The label can be found equally on a budget conscious brand and an extremely high end brand. It is not a mark of quality it is proof of manufacturing procedures and principles.
Each label is created by the weaver when the rug is finished. Only GoodWeave accredited manufacturers have these labels and access to the identifying number system.
I don’t pretend the system is fool proof. These labels are not banknotes and banknotes have been copied many times. As GoodWeave members we are alert to the possibility of copying and will advise GoodWeave where ever possible.
The label reassures the end user that GoodWeave envisions a day when no child is made to work instead of going to school, and when freedom, access to education and the right to childhood are guaranteed.
I have met some of the people who work at GoodWeave and they are an inspiring lot. Passion is an overworked word applied inappropriately most of the time to salesmen and other unfortunates. In this case the word is correct. It is a belief and an enthusiasm that is hard to ignore.
What does the label actually mean?
It means the licensed manufacturers must meet the requirements of the GoodWeave standard.
They principles are:
- No child labour is allowed
- No forced or bonded labour is allowed
- All workplace conditions are documented and verifiable
GoodWeave makes regular, unannounced inspections of all production facilities that cover tier one factories and all outsourced production, including homes, to verify compliance with this Standard.
These producers also undergo a separate annual audit to document their performance against the Standard’s following progress principles:
- Freedom of association and collective bargaining are recognized
- No discrimination is practiced
- Decent working conditions are respected, including workplace safety and health, wages, working hours, and disciplinary practices
- Negative environmental impacts of production are identified and minimized
GoodWeave certification labels are issued to licensed producers selling products to licensed importers.
- Only licensed producers can use the GoodWeave label
- Producers must first be approved by GoodWeave’s Certification Committee in order to be licensed and use the label
- Licensed producers and their subcontractors must comply with the GoodWeave Standard
- The Certification Committee reviews all cases of noncompliance
Meaningful labels help guide informed purchasing decisions. Use the following criteria when evaluating any label claim:
- The claim is clear and free from misleading details
- It is based on substantiated evidence
- Its system is transparent and information about the claim is freely available and accessible
- There are significant controls as to how the label is issued and used
As a full member of the ISEAL Alliance, GoodWeave complies with ISEAL’s Codes of Good Practice, which are seen as a global reference for developing credible standards. As part of this compliance, GoodWeave is independently assessed by the IOAS against the ISO 17065 standard, which ensures that the organization is free of external pressure, is transparent, has quality control, and producers are treated equally.
This is not a well meaning but disorganised group of outraged individuals, GoodWeave are thorough, professional ,international and highly principled.
You may hear it said “I don’t care how its made as long as the child gets paid” My response is always “if it’s a GoodWeave rug the child gets paid more”

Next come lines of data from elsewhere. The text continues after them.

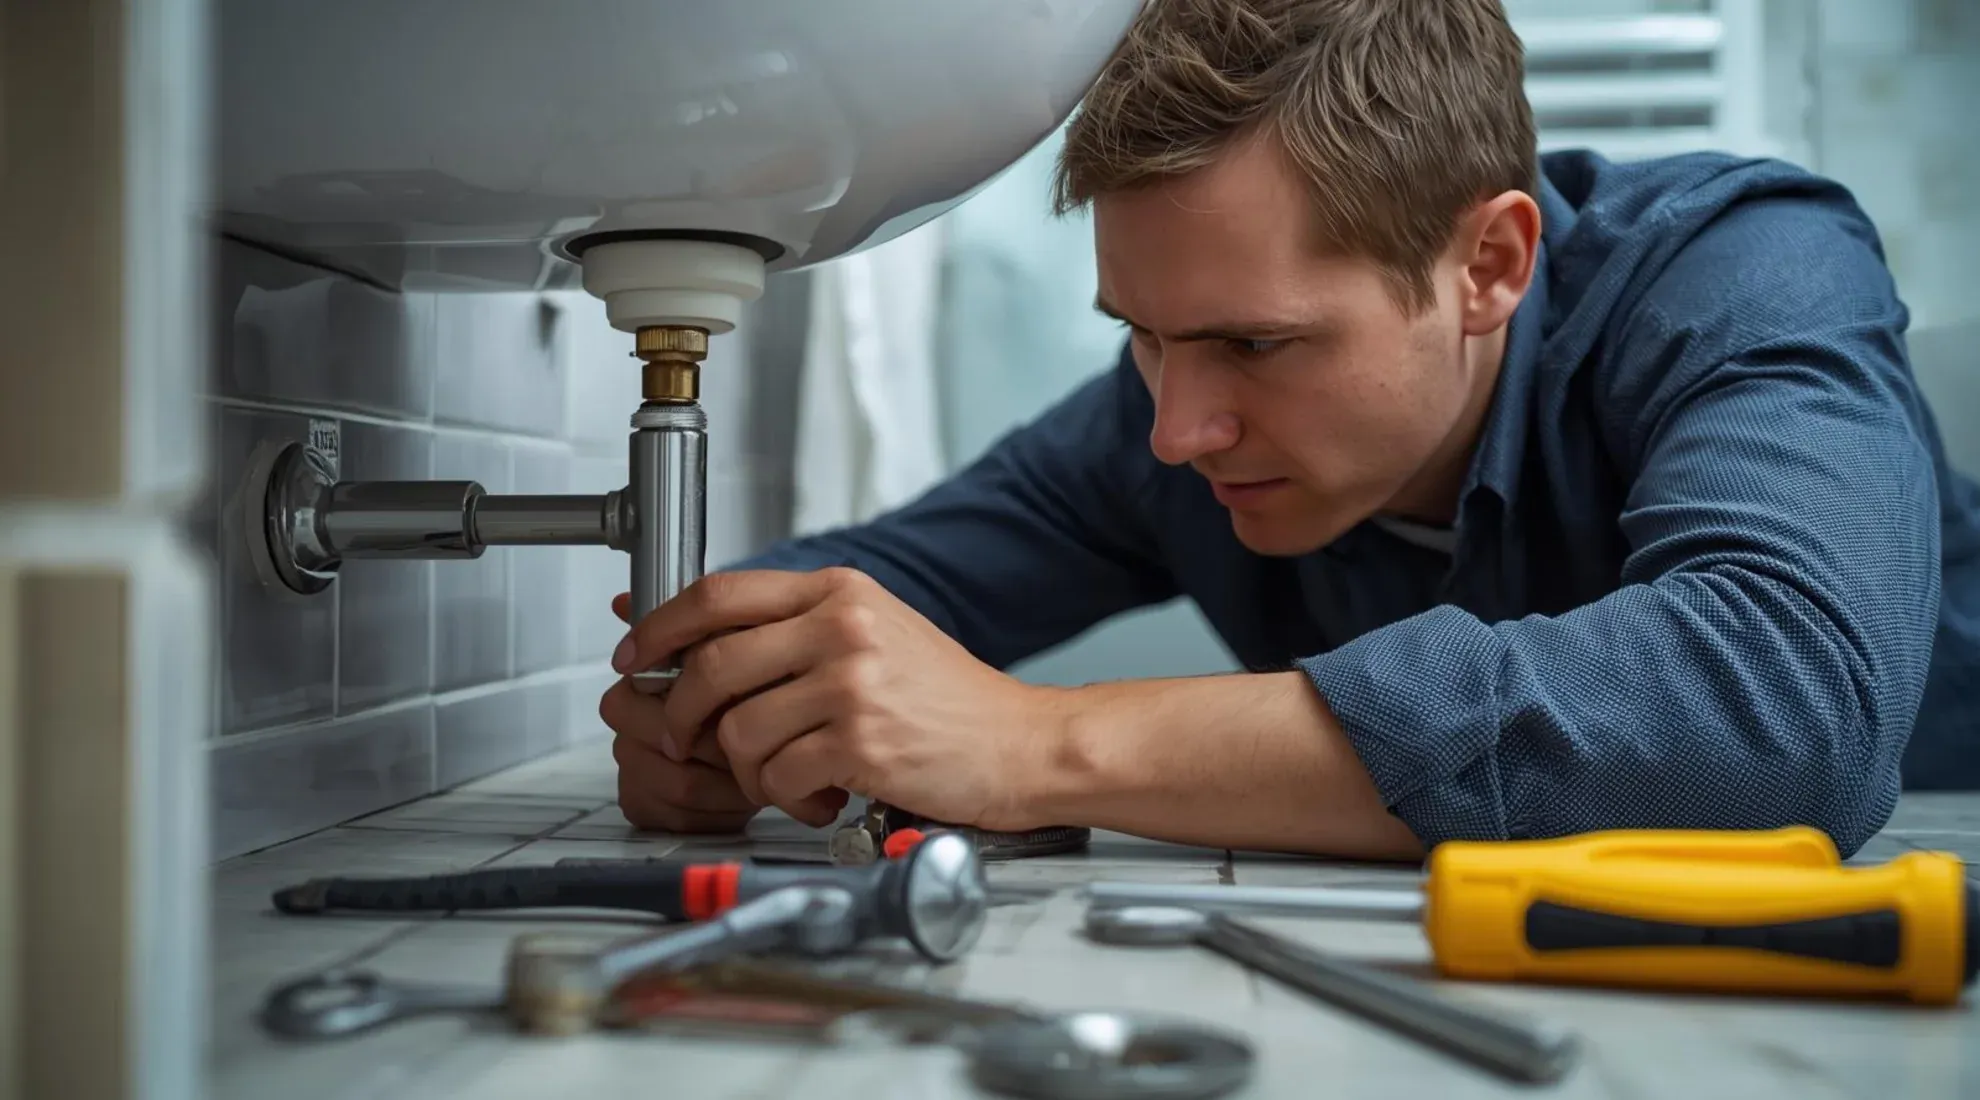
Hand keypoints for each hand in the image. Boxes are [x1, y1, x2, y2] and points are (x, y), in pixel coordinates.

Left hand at [610, 568, 1055, 829]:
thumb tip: (693, 635)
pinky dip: (786, 798)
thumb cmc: (947, 698)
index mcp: (839, 591)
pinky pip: (775, 777)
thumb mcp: (874, 633)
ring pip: (737, 730)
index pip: (718, 593)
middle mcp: (842, 627)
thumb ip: (794, 629)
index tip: (636, 655)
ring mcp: (852, 684)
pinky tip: (820, 795)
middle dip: (683, 714)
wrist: (1021, 742)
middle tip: (687, 739)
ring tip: (785, 775)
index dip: (660, 627)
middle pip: (712, 665)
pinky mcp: (860, 743)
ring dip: (747, 769)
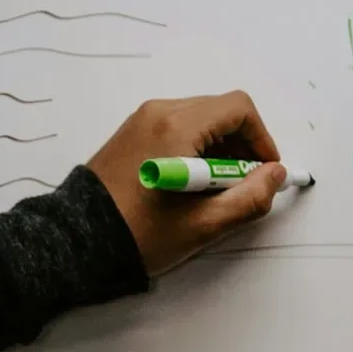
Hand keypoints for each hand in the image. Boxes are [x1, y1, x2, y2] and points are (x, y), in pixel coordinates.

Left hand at [87, 91, 286, 276]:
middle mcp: (157, 112)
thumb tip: (275, 175)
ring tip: (215, 190)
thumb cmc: (141, 234)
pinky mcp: (130, 134)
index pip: (238, 109)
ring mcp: (140, 121)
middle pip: (219, 112)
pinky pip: (175, 128)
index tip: (265, 171)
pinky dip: (195, 148)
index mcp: (176, 126)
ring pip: (198, 120)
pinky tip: (191, 184)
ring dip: (218, 148)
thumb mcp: (204, 224)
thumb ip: (250, 198)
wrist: (77, 242)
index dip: (261, 139)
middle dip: (241, 145)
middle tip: (243, 185)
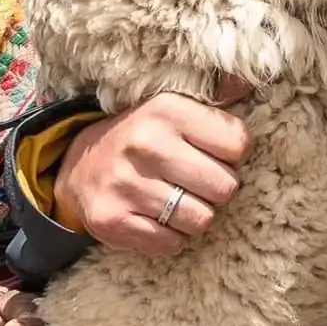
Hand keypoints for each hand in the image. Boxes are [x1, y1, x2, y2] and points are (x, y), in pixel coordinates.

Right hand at [57, 86, 250, 255]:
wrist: (79, 166)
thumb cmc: (143, 137)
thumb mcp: (174, 108)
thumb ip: (216, 98)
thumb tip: (247, 82)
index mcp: (166, 111)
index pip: (238, 144)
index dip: (233, 154)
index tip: (213, 153)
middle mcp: (145, 144)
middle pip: (224, 187)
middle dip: (216, 189)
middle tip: (196, 181)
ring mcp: (126, 184)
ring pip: (200, 220)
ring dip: (195, 215)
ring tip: (178, 199)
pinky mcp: (112, 220)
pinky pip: (171, 243)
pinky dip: (170, 236)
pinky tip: (156, 217)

“if it’s a GoodWeave rug the child gets paid more”
If we can establish a market where customers and clients insist on GoodWeave rugs only the less scrupulous manufacturers will be forced to comply. This will not mean rugs will become appreciably more expensive. GoodWeave is a non-profit organisation financed by the licensees and manufacturers who see membership as a effective and inexpensive selling tool.
Many large organisations including the V&A and the British Museum insist on membership as a condition of granting a licence.